Despite constant attempts by analysts and the media to complicate the basics of investing, there are really only three ways a stock can create value for its shareholders:

  1. Dividends.
  2. Earnings growth.
  3. Changes in valuation multiples.

In this series, we drill down on one company's returns to see how each of those three has played a role over the past decade. Step on up, Emerson Electric (NYSE: EMR).

Emerson shares returned 153% over the past decade. How'd they get there?

Dividends made up a big chunk. Without dividends, shares returned 91% over the past 10 years.

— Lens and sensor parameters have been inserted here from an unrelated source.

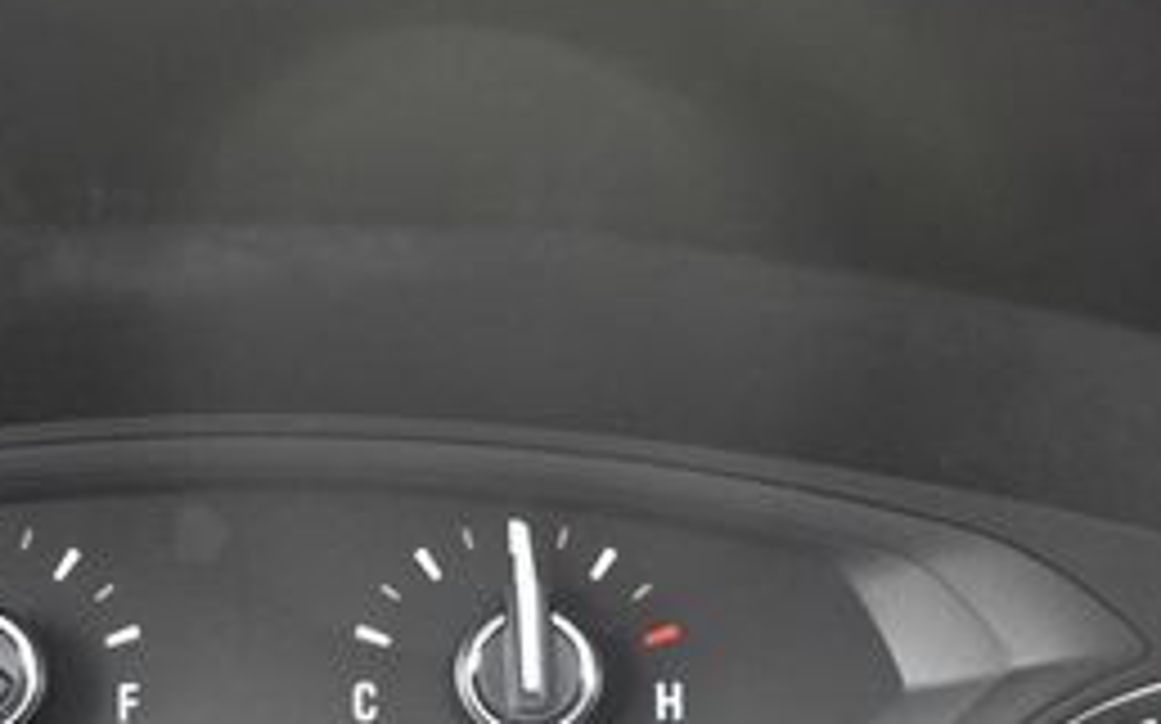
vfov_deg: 14.1
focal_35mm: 91
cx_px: 220
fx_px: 2878
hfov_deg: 22.5
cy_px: 753
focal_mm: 24
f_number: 3.8
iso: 1600
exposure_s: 1/125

Earnings growth was strong. Emerson's normalized earnings per share grew at an average rate of 8.4% per year from 2001 until today. That's comfortably above the market average, and well above other industrial manufacturers like General Electric (NYSE: GE) and Hitachi (NYSE: HIT).

But earnings growth alone doesn't explain why Emerson's returns were so strong. Plenty of companies logged solid earnings growth over the last decade, yet saw shareholder returns languish.

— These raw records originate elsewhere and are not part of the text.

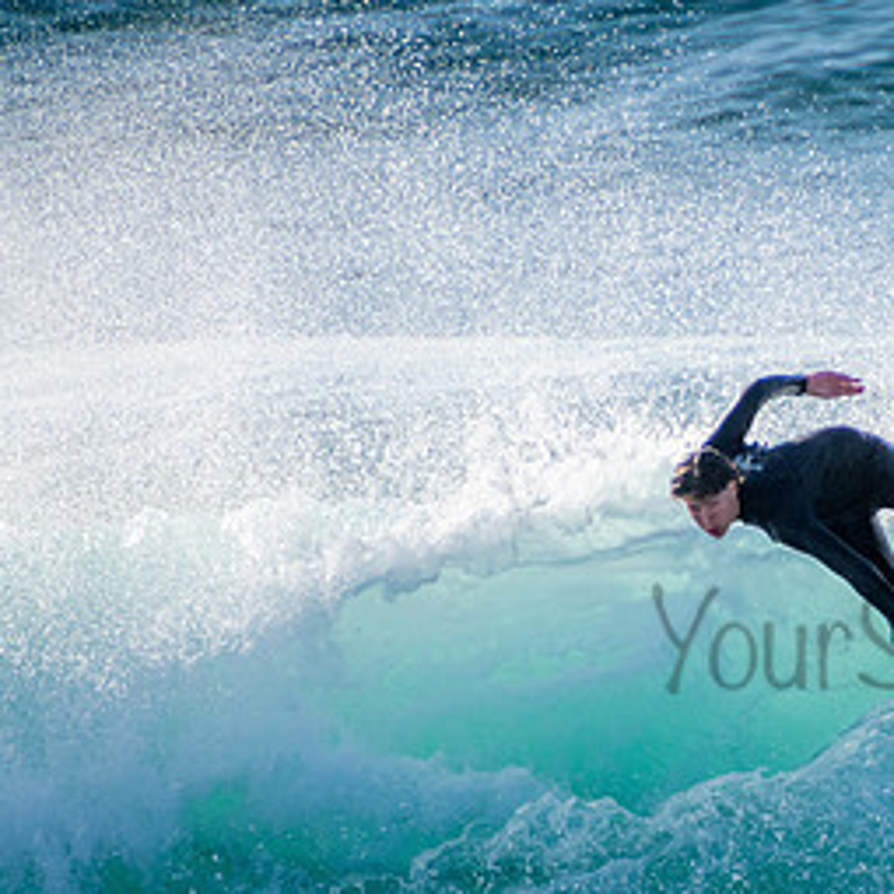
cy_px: 608
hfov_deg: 1.5
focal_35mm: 1159
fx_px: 33865
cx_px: 1013
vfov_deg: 1.5
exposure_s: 1/2000
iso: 250
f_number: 5.6
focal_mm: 400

To understand why Emerson didn't end up in that boat, have a look at the company's valuation multiple:

Source: S&P Capital IQ.

Unlike so many other stocks, Emerson wasn't overvalued 10 years ago. That's allowed the earnings growth it has enjoyed over the past 10 years to materialize into shareholder returns, rather than being discounted by the market through falling valuation multiples.

This should home in on one of the most important lessons in investing: starting valuations determine future returns. A mediocre company bought at a good price can generate good returns. A great company bought at a dear price can leave shareholders stranded.

Why is this stuff worth paying attention to? It's important to know not only how much a stock has returned, but where those returns came from. Sometimes earnings grow, but the market isn't willing to pay as much for those earnings. Sometimes earnings fall, but the market bids shares higher anyway. Sometimes both earnings and earnings multiples stay flat, but a company generates returns through dividends. Sometimes everything works together, and returns surge. Sometimes nothing works and they crash. All tell a different story about the state of a company. Not knowing why something happened can be just as dangerous as not knowing that something happened at all.